To match sth with a prefix but not include the prefix
(?<=...)
To match sth with a suffix but not include the suffix
(?=...)
To match with both prefix and suffix, e.g. brackets, but not include them in the result, use both of the above.
import re
string = 'abc1,[2],3end'
s1 = re.search('(?<=abc)[0-9]+', string)
s2 = re.search('[0-9]+(?=end)', string)
s3 = re.search('(?<=\[)[0-9]+(?=\])', string)
print(s1.group(0))
print(s2.group(0))
print(s3.group(0))
output:
1
3
2
The regex (?=regex) is called positive look ahead, which finds a pattern ahead but not including it in the match.
The regex (?!regex) is called negative look ahead, which must not have a pattern ahead.
Similarly (?<=regex) is called positive look behind, which finds a pattern behind but not including it in the match.

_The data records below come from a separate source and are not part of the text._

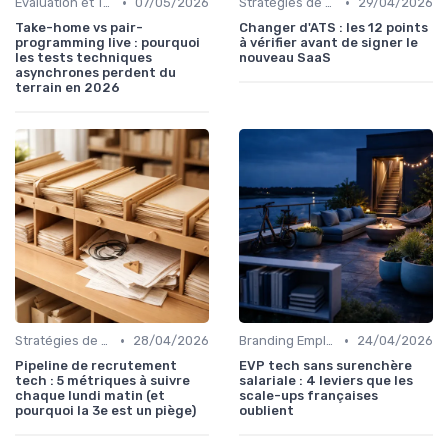
•
•
Évaluation et Tests de Compétences
07/05/2026
Stratégies de Recrutement Digital
29/04/2026
Take-home vs pair-
Changer d'ATS : les 12 points
programming live : pourquoi
à vérifier avant de signer le
les tests techniques
nouveau SaaS
asynchrones perdent du
terrain en 2026
•
•
Stratégies de Recrutement Digital
28/04/2026
Branding Employeur
24/04/2026
Pipeline de recrutement
EVP tech sans surenchère
tech : 5 métriques à suivre
salariale : 4 leviers que les
chaque lundi matin (et
scale-ups françaises
pourquoi la 3e est un piège)
oublient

The regex (?<!regex) is called negative look behind, which f must not have a pattern behind.
Group
In .Net (maybe others as well) it can match a pattern as a group and assign the group a name, so as to access the group later through group name.
( ? 'group name' regex)
The group when matched will be pushed into a stack, so you can visit it later.
When there is a negative sign prefixing the group name, it means popping out the group from the stack on encountering the pattern
( ? '-group name' regex)
Matching a pair, e.g. left and right parenthesis
(?'parenthesis'\( [a-z]+ (?'-parenthesis'\) (?(parenthesis)(?!)
Firstly match left parenthesis \( and push the group to stack, i.e. the red part. The group is called parenthesis
Secondly match any character a-z between parenthesis, i.e. the blue
Thirdly match right parenthesis \) and pop the group parenthesis out of stack, which means there should be no parenthesis group in the stack now if the parenthesis come in pair.
Finally use a conditional check (?(parenthesis)(?!) to see if the stack is empty, if not then fail.
The conditional check works as follow:
(?( group name ) yes | no )
It checks if the group name is in the stack, if true then evaluate the yes regex, otherwise the no regex. The no regex is optional.
So the above (?(parenthesis)(?!) checks if the group parenthesis is in the stack or not. If no the pair is ok and it just passes through.
If yes it evaluates (?!) which is the negative look ahead for empty string. After the ! there is nothing so it matches empty string. Because there is always an empty string so the negative look ahead (?!)
always fails. That means if the group parenthesis is in the stack, it always fails. It guarantees left and right parenthesis must come in pair to clear the group from stack.
Group name in python
import re
pattern = '(?P<groupname>[0-9]+)'
string = 'dddabc123'
m = re.search(pattern, string)
print(m.group('groupname'))